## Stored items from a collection
----------

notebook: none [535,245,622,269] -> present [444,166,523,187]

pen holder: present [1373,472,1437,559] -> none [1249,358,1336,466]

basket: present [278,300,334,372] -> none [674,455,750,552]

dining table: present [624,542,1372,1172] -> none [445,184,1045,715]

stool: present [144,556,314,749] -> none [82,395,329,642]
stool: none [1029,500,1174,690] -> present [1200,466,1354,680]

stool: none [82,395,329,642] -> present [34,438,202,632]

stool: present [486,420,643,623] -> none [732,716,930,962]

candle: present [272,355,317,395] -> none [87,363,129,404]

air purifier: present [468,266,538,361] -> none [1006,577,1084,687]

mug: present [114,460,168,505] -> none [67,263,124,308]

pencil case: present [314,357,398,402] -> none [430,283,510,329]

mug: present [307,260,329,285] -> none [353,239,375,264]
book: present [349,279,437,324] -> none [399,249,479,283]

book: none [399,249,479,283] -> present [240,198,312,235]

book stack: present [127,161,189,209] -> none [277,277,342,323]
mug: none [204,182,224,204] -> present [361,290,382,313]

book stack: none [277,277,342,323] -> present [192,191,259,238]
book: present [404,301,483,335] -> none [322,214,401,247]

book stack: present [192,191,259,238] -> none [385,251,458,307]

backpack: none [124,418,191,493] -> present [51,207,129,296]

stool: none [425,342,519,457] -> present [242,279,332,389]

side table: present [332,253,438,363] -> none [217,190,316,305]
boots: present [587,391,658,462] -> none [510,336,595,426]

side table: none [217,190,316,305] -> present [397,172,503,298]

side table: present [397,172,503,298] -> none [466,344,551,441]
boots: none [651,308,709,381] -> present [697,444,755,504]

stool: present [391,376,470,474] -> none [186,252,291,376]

----------

## WHAT YOU HAVE TO DO
Please write the entries out again exactly as they stand.

## RESPONSE
notebook: none [535,245,622,269] -> present [444,166,523,187]

pen holder: present [1373,472,1437,559] -> none [1249,358,1336,466]

basket: present [278,300,334,372] -> none [674,455,750,552]

dining table: present [624,542,1372,1172] -> none [445,184,1045,715]

stool: present [144,556,314,749] -> none [82,395,329,642]
stool: none [1029,500,1174,690] -> present [1200,466,1354,680]

stool: none [82,395,329,642] -> present [34,438,202,632]

stool: present [486,420,643,623] -> none [732,716,930,962]

candle: present [272,355,317,395] -> none [87,363,129,404]

air purifier: present [468,266,538,361] -> none [1006,577,1084,687]

mug: present [114,460,168,505] -> none [67,263,124,308]

pencil case: present [314,357,398,402] -> none [430,283,510,329]

mug: present [307,260,329,285] -> none [353,239,375,264]
book: present [349,279,437,324] -> none [399,249,479,283]

book: none [399,249,479,283] -> present [240,198,312,235]

book stack: present [127,161,189,209] -> none [277,277,342,323]
mug: none [204,182,224,204] -> present [361,290,382,313]

book stack: none [277,277,342,323] -> present [192,191,259,238]
book: present [404,301,483,335] -> none [322,214,401,247]

book stack: present [192,191,259,238] -> none [385,251,458,307]

backpack: none [124,418,191,493] -> present [51,207,129,296]

stool: none [425,342,519,457] -> present [242,279,332,389]

side table: present [332,253,438,363] -> none [217,190,316,305]
boots: present [587,391,658,462] -> none [510,336,595,426]

side table: none [217,190,316,305] -> present [397,172,503,298]

side table: present [397,172,503,298] -> none [466,344,551,441]
boots: none [651,308,709,381] -> present [697,444,755,504]

stool: present [391,376,470,474] -> none [186,252,291,376]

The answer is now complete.